TNF – α is the first cytokine released by harmful stimuli in the body, and IL-1 β can be induced by TNF – α. The increase of IL-1 β can synergistically stimulate the production of IL-6 with TNF – α. Therefore, this study used network pharmacology and molecular docking techniques to predict the potential therapeutic targets and signaling pathways of Onbu on ulcerative colitis. A mouse model of ulcerative colitis was replicated by free consumption of DSS for pharmacological evaluation. Onbu can improve the colon length and colon mucosal damage induced by DSS in UC mice, reduce the levels of TNF – α and IL-6 in the colon and serum, and alleviate the inflammatory response of ulcerative colon.

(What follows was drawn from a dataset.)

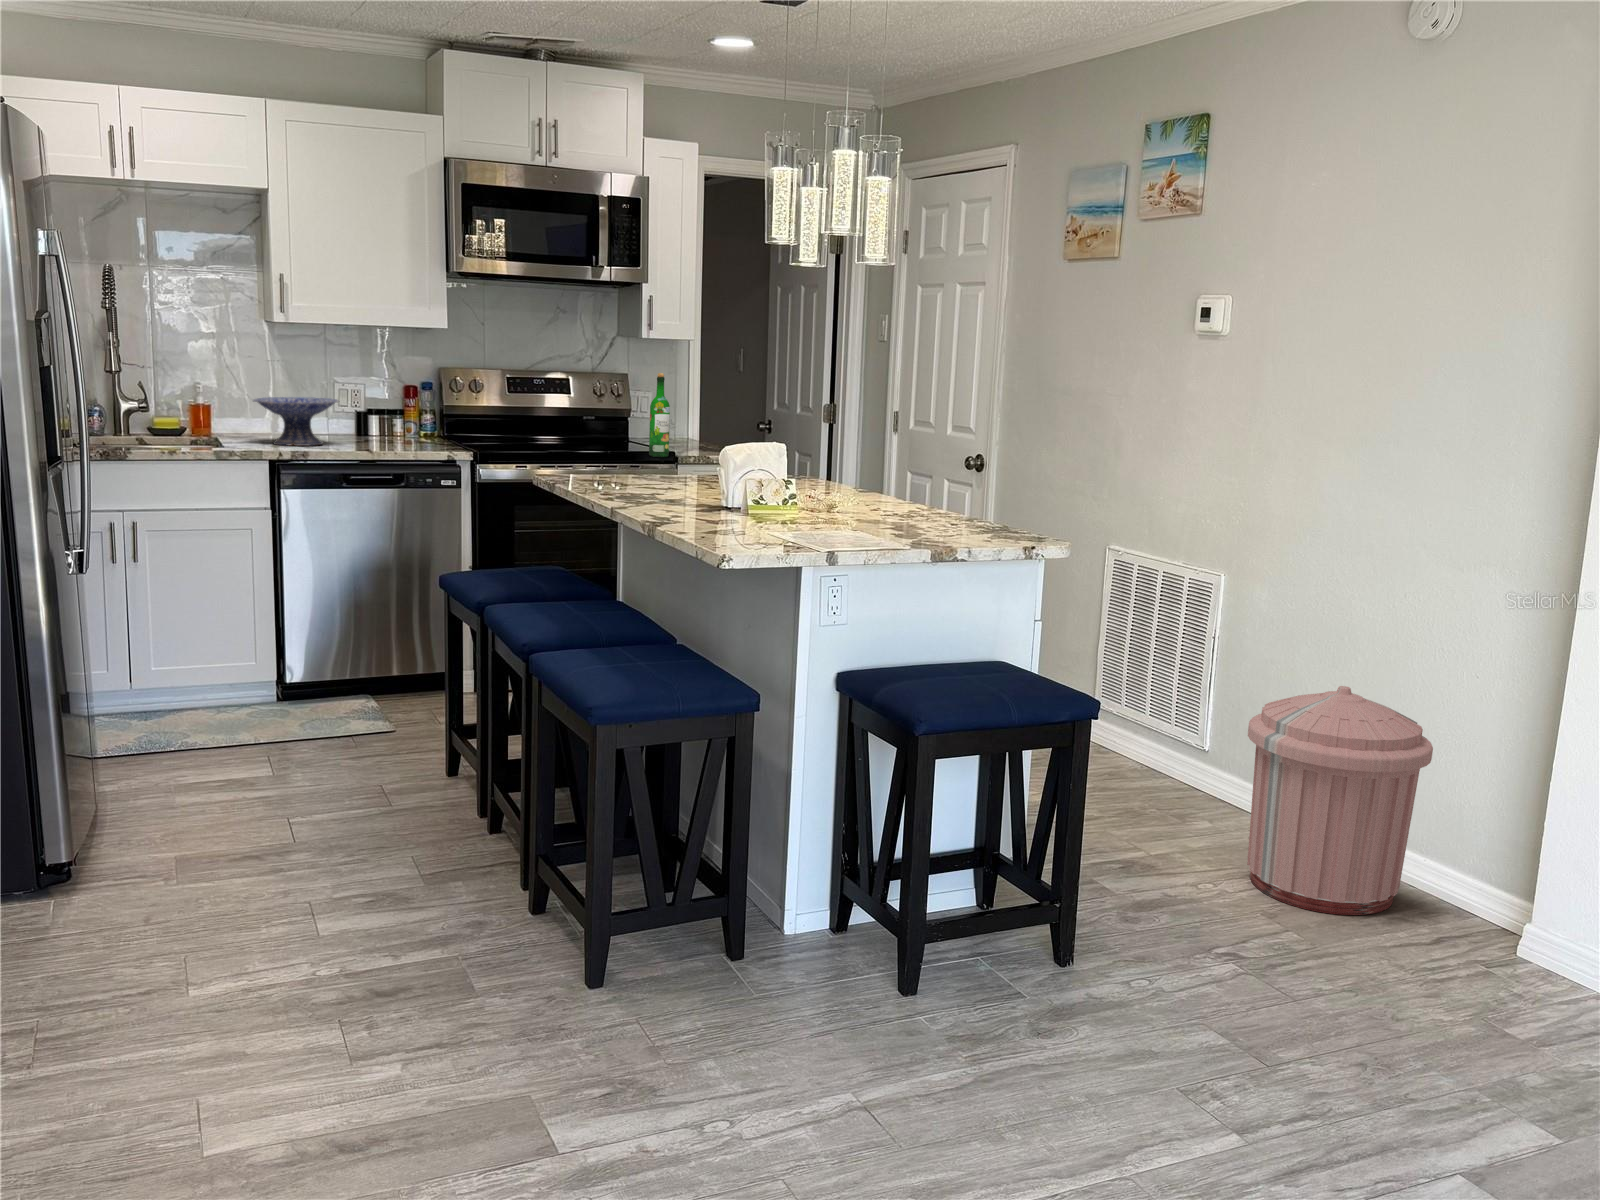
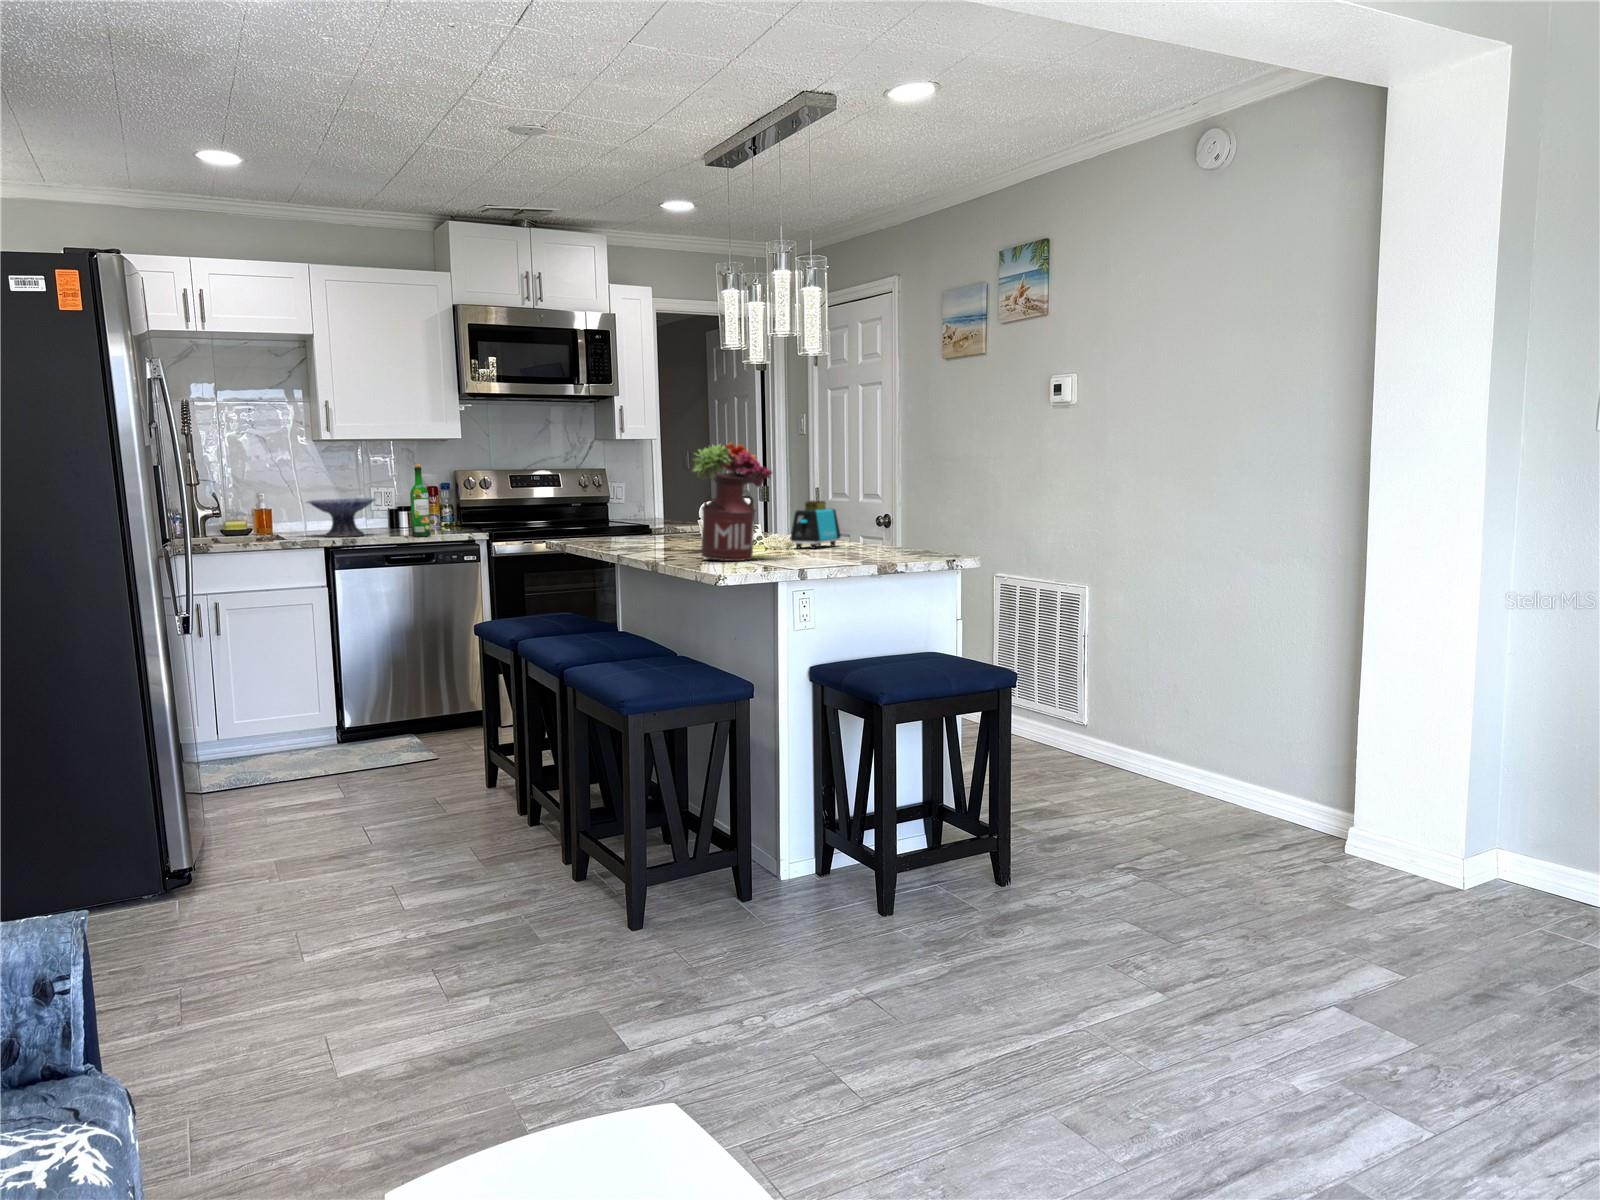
wine bottle: present [649,373,670,457] -> present [410,464,430,537]
flower arrangement: none [704,375,808,529] -> present [692,442,772,561]
toaster: none [833,448,900,511] -> present [790,501,841,549]
trash can: present [1247,686,1433,915] -> none [1124,659,1265,835]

In summary, this study systematically analyzed the mechanism of action of Onbu in treating UC through network pharmacology methods, and preliminarily validated its target using molecular docking technology. At the same time, the efficacy of Onbu in treating UC was tested through in vivo experiments in C57BL-6 mice. The preliminary research results indicate that Onbu can treat UC through “multi-target, multi pathway” therapy and alleviate DSS induced inflammatory response, but its mechanism is still unclear. Subsequent research will be conducted on it in order to provide reference for the mechanism of action of Onbu in the treatment of ulcerative colitis.